De Electronische Product Code, hype of realiteit?

Externe partijen kunnen de toepassing van RFID aan een producent opleggen. Een voorbeeld hiervan vinden we in Amerika waar Wal-Mart haar top-100 leveranciers heeft opgedragen dat zij vanaf januari 2005 alleen maar kunnen leveren als hun producten zijn voorzien van passieve RFID tags gebaseerd op de EPCglobal standaarden. De tags moeten bevestigd zijn op dozen en pallets die geadresseerd zijn aan drie specifieke distributiecentra in Texas. De impact van dit besluit is groot, omdat Wal-Marts eis door andere partijen in de markt wordt overgenomen.

Het US Defense Force heeft deze eis ook al bij haar leveranciers neergelegd. Deze partijen hebben duidelijke eisen, mijlpalen en de omvang van RFID geformuleerd voor hun producenten. Hierdoor is het gemakkelijk om op termijn over te gaan op een standaard. Daarmee is de Electronic Product Code™ (EPC) hard op weg de volgende generatie van product identificatie te worden. De EPC is een eenvoudige, compacte ‘kentekenplaat’ die objecten (items, cases, pallets, locaties, etc ) in de supply chain uniek kan identificeren.

De EPC is gebouwd vanuit een filosofie dat het gebruikt moet kunnen worden door een uitgebreide range van bestaande identificatiesystemen. Te denken valt bijvoorbeeld aan de EAN.UCC, UID, VIN, en andere systemen. Net als bij andere reeds bestaande identificatiesystemen is de EPC onderverdeeld in codes die de fabrikant en het product type identificeren. Maar de EPC heeft meer, het gebruikt een extra set van getallen, waarmee een serienummer gegenereerd kan worden om producten uniek te identificeren. De EPC is de sleutel tot informatie omtrent het product. Het identificeert producten die bestaan in het EPCglobal Network. EPCglobal is een joint venture van EAN en UCC, de organisaties die in respectievelijk Europa en Amerika de EDI- en barcodestandaarden voor de branche van consumentenproducten beheren. EPCglobal heeft tot doel standaarden voor RFID te ontwikkelen en te beheren.

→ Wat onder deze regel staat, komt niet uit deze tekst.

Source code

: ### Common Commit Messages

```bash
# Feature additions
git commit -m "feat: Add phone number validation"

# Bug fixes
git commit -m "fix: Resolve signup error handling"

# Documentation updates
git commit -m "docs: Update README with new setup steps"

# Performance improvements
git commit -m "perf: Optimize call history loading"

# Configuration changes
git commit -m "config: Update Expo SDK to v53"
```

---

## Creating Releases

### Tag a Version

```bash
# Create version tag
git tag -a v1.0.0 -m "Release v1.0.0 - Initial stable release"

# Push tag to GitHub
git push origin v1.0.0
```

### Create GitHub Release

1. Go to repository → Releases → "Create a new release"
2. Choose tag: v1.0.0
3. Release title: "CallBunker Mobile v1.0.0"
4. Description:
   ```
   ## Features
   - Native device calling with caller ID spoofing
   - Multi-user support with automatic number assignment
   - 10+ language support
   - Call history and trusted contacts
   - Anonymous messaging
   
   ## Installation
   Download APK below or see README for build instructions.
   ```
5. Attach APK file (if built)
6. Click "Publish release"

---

Een EPC nummer bestaat uit:

  • Header, geeft de lengte, type, structuur, versie en generatie van de EPC (8 bits)
  • Bedrijfsnummer, geeft de organisatie die het nummer heeft toegekend (28 bits)
  • Artikelsoort, geeft de artikelsoort (24 bits)
  • Serienummer, geeft de unieke identificatie van het artikel (36 bits)

RFID-f1

Het serienummer van 36 bits maakt het mogelijk om ieder artikel een eigen unieke code toe te kennen. De header en het bedrijfsnummer worden toegekend door GS1-EPCglobal. Op de tag kunnen extra velden worden opgenomen, die ervoor zorgen dat de EPC kan worden vertaald naar een door mensen leesbaar schrift.

Daarnaast kunnen er, als onderdeel van de EPC, additionele velden gebruikt worden om informatie vanuit bestaande code systemen op te slaan, te coderen en/of te decoderen naar hun originele (door de mens) leesbare vorm. In Europa ligt de situatie op dit moment anders. Hier zijn een aantal kleine partijen afzonderlijk bezig met pilots van hun eigen RFID systemen. De EPCglobal standaard is nog in ontwikkeling en daardoor lopen we het risico dat de standaard hier pas geadopteerd wordt als deze helemaal is uitontwikkeld. Het gevolg hiervan is dat toepassing op termijn landelijk verschilt, omdat met voortborduurt op de RFID systemen die bij de pilots gebruikt zijn. Als dit gebeurt zal het moeilijk zijn een overkoepelend Europees netwerk te krijgen. Het is belangrijk dat deze situatie voorkomen wordt. Dat kan door de EPCglobal standaard te adopteren. Overigens zien we dat dit al steeds meer gebeurt.